**Document section**
___

Text handling

Applications with a graphical user interface (and games surely fall into this category) are able to interact with users by displaying text and by expecting textual input from the user. We have already scratched the surface of this topic in the previous chapter by using the QString class. Now, we will go into more details.

Manipulating strings

Text in Qt is internally encoded using Unicode, which allows to represent characters in almost all languages spoken in the world and is de facto standard for native encoding of text in most modern operating systems. You have to be aware though that contrary to the QString class, the C++ language does not use Unicode by default. Thus, each string literal (that is, each bare text you wrap in quotation marks) that you enter in your code needs to be converted to Unicode first before it can be stored in any of Qt's string handling classes. By default, this is done implicitly assuming that the string literal is UTF-8 encoded, but QString provides a number of static methods to convert from other encodings such as QString::fromLatin1() or QString::fromUtf16(). This conversion is done at runtime, which adds an overhead to the program execution time, especially if you tend to do a lot of such conversions in your programs. Luckily, there is a solution for this:

QString str = QStringLiteral("I'm writing my games using Qt");

You can wrap your string literal in a call to QStringLiteral, as shown in the preceding code, which if your compiler supports, will perform the conversion at compile time. It's a good habit to wrap all your string literals into QStringLiteral but it is not required, so don't worry if you forget to do that.

___

**Stored rows**
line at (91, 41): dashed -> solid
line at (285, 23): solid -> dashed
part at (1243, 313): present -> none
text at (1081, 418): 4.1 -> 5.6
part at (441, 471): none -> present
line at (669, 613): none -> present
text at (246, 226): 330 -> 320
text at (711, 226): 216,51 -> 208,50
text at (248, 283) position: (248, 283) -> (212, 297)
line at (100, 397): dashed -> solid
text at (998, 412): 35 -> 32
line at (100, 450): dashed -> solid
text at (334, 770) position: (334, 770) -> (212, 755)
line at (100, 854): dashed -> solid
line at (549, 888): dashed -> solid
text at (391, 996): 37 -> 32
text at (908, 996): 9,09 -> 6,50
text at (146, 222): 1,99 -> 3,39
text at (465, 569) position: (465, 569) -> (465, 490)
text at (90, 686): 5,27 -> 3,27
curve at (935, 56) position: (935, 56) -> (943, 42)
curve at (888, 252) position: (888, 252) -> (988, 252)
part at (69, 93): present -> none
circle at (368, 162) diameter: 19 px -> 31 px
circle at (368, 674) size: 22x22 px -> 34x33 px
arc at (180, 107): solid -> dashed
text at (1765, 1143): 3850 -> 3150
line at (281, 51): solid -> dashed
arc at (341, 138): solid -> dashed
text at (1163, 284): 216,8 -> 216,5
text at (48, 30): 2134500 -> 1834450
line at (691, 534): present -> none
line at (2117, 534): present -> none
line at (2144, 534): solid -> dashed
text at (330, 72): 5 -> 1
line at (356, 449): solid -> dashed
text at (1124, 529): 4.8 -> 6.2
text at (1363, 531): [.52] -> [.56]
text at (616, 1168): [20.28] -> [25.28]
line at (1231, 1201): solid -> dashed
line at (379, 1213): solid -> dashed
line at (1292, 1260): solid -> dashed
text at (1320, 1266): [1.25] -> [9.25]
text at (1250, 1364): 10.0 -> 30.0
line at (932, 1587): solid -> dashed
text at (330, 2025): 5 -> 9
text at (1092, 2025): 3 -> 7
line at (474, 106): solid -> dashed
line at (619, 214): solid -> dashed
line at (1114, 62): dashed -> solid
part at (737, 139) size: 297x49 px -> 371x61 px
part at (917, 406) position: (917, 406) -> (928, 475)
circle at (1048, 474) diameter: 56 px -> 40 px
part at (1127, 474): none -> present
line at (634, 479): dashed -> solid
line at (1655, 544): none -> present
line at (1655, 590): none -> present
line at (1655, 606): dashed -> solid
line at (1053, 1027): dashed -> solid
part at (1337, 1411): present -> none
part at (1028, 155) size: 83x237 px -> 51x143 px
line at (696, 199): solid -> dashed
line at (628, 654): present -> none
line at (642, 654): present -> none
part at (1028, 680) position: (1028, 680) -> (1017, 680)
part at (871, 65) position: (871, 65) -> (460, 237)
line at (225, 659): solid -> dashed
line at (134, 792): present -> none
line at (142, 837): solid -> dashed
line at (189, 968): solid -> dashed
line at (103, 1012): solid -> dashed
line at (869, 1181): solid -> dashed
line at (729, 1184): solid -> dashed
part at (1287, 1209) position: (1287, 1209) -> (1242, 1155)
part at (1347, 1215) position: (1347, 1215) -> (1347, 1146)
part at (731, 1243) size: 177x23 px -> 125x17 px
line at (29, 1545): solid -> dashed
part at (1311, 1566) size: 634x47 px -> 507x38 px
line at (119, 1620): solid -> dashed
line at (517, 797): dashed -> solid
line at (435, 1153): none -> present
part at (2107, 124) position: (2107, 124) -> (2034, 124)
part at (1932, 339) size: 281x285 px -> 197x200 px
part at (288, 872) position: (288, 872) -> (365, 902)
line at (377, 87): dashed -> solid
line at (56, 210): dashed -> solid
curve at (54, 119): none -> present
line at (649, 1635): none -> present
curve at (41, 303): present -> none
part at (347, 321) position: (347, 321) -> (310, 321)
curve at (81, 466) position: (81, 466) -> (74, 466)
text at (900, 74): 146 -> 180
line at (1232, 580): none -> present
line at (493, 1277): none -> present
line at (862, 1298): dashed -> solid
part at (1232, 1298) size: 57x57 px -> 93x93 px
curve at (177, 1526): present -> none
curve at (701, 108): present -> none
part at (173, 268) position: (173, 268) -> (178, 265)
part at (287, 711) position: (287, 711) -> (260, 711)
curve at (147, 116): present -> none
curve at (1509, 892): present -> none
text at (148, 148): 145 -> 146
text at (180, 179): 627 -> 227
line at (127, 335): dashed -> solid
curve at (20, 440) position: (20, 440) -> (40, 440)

___

**Task instructions**
1. From the Qt text handling section above, list every Qt class, method, or macro name it mentions.
2. Extend the Qt text handling section above by picking up right after its last sentence.

**Answers by task**
1.
- QString
- QString::fromLatin1()
- QString::fromUtf16()
- QStringLiteral

2.
We will not go into great detail here when describing the QString class, as in many aspects it is similar to std::string, which is part of the standard C++. Instead, we will focus on the differences between the two classes.

Encoding and decoding text

The first difference has already been mentioned—QString keeps the data encoded as Unicode. This has the advantage of being able to express text in virtually any language at the cost of having to convert from other encodings. Most popular encodings—UTF-8, UTF-16, and Latin1—have convenience methods in QString for converting from and to the internal representation. But, Qt knows how to handle many other encodings as well. This is done using the QTextCodec class.

Tip

You can list the codecs supported on your installation by using the QTextCodec::availableCodecs()static method. In most installations, Qt can handle almost 1,000 different text codecs.

Most Qt entities that handle text can access instances of this class to transparently perform the conversion. If you want to perform such conversion manually, you can ask Qt for an instance of a codec by its name and make use of the fromUnicode() and toUnicode() methods:

QByteArray big5Encoded = "你好";
QTextCodec *big5Codec = QTextCodec::codecForName("Big5");
QString text = big5Codec->toUnicode(big5Encoded);
QTextCodec *utf8Codec = QTextCodec::codecForMib(106); // UTF-8
QByteArray utf8Encoded = utf8Codec->fromUnicode(text);

Basic string operations

The most basic tasks that involve text strings are those where you add or remove characters from the string, concatenate strings, and access the string's content. In this regard, QString offers an interface that is compatible with std::string, but it also goes beyond that, exposing many more useful methods.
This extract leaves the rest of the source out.